GREENVILLE, S.C.—So far, the number of False Claims Act settlements involving personal liability for physicians and other healthcare providers has jumped in 2017. This increase (to 26 settlements so far this year) follows the 2015 Yates memo, which directed federal prosecutors to focus on individuals responsible for corporate fraud.

Womble Bond Dickinson's Sandy Miller discussed the trend with Bloomberg BNA.

She said physicians can run afoul of the False Claims Act when they are "looking for alternate sources of revenue to make up for declining reimbursements." She said physicians should review third-party arrangement offers from clinical labs and medical equipment companies "with a jaundiced eye."

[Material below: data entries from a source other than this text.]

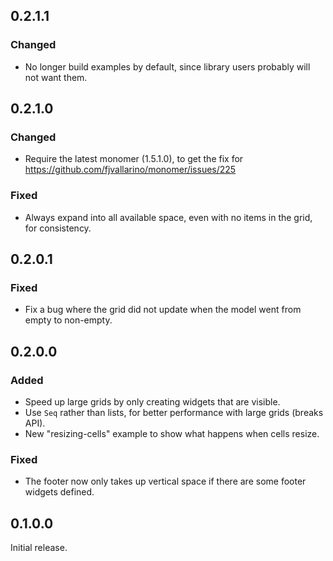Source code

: ## 0.2.1.1
### Changed
- No longer build examples by default, since library users probably will not want them. 

## 0.2.1.0
### Changed
- Require the latest monomer (1.5.1.0), to get the fix for https://github.com/fjvallarino/monomer/issues/225
### Fixed
- Always expand into all available space, even with no items in the grid, for consistency.

## 0.2.0.1
### Fixed
- Fix a bug where the grid did not update when the model went from empty to non-empty.

## 0.2.0.0
### Added
- Speed up large grids by only creating widgets that are visible.
- Use `Seq` rather than lists, for better performance with large grids (breaks API).
- New "resizing-cells" example to show what happens when cells resize.
### Fixed
- The footer now only takes up vertical space if there are some footer widgets defined.

## 0.1.0.0

Initial release.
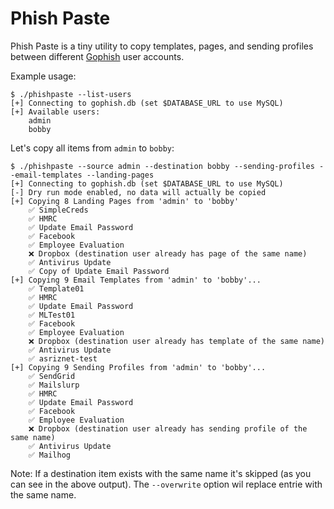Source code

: # Phish Paste
Phish Paste is a tiny utility to copy templates, pages, and sending profiles between different [Gophish](https://github.com/gophish/gophish) user accounts.

Example usage:
```
$ ./phishpaste --list-users
[+] Connecting to gophish.db (set $DATABASE_URL to use MySQL)
[+] Available users: 
	admin
	bobby
```
 
Let's copy all items from `admin` to `bobby`:

```
$ ./phishpaste --source admin --destination bobby --sending-profiles --email-templates --landing-pages 
[+] Connecting to gophish.db (set $DATABASE_URL to use MySQL)
[-] Dry run mode enabled, no data will actually be copied
[+] Copying 8 Landing Pages from 'admin' to 'bobby'
	✅ SimpleCreds 
	✅ HMRC 
	✅ Update Email Password 
	✅ Facebook 
	✅ Employee Evaluation 
	❌ Dropbox (destination user already has page of the same name) 
	✅ Antivirus Update 
	✅ Copy of Update Email Password 
[+] Copying 9 Email Templates from 'admin' to 'bobby'...
	✅ Template01 
	✅ HMRC 
	✅ Update Email Password 
	✅ MLTest01 
	✅ Facebook 
	✅ Employee Evaluation 
	❌ Dropbox (destination user already has template of the same name) 
	✅ Antivirus Update 
	✅ asriznet-test 
[+] Copying 9 Sending Profiles from 'admin' to 'bobby'...
	✅ SendGrid 
	✅ Mailslurp 
	✅ HMRC 
	✅ Update Email Password 
	✅ Facebook 
	✅ Employee Evaluation 
	❌ Dropbox (destination user already has sending profile of the same name) 
	✅ Antivirus Update 
	✅ Mailhog 

```

Note: If a destination item exists with the same name it's skipped (as you can see in the above output). The `--overwrite` option wil replace entrie with the same name.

Miller also agreed that the Yates Memo has led to an increase in physician False Claims Act settlements. She said the number of physician settlements could continue to increase if defendants continue to point the finger at doctors, and if the Department of Justice continues to accept relatively small settlement amounts.

In 2013, Miller and the U.S. Department of Justice won the largest fraud verdict against a community hospital in U.S. history in Drakeford v. Tuomey Healthcare. A jury awarded $237 million in the False Claims Act case, and a federal appeals court upheld that verdict in 2015. The case was ultimately resolved for $72.8 million in late 2015, ending 11 years of litigation.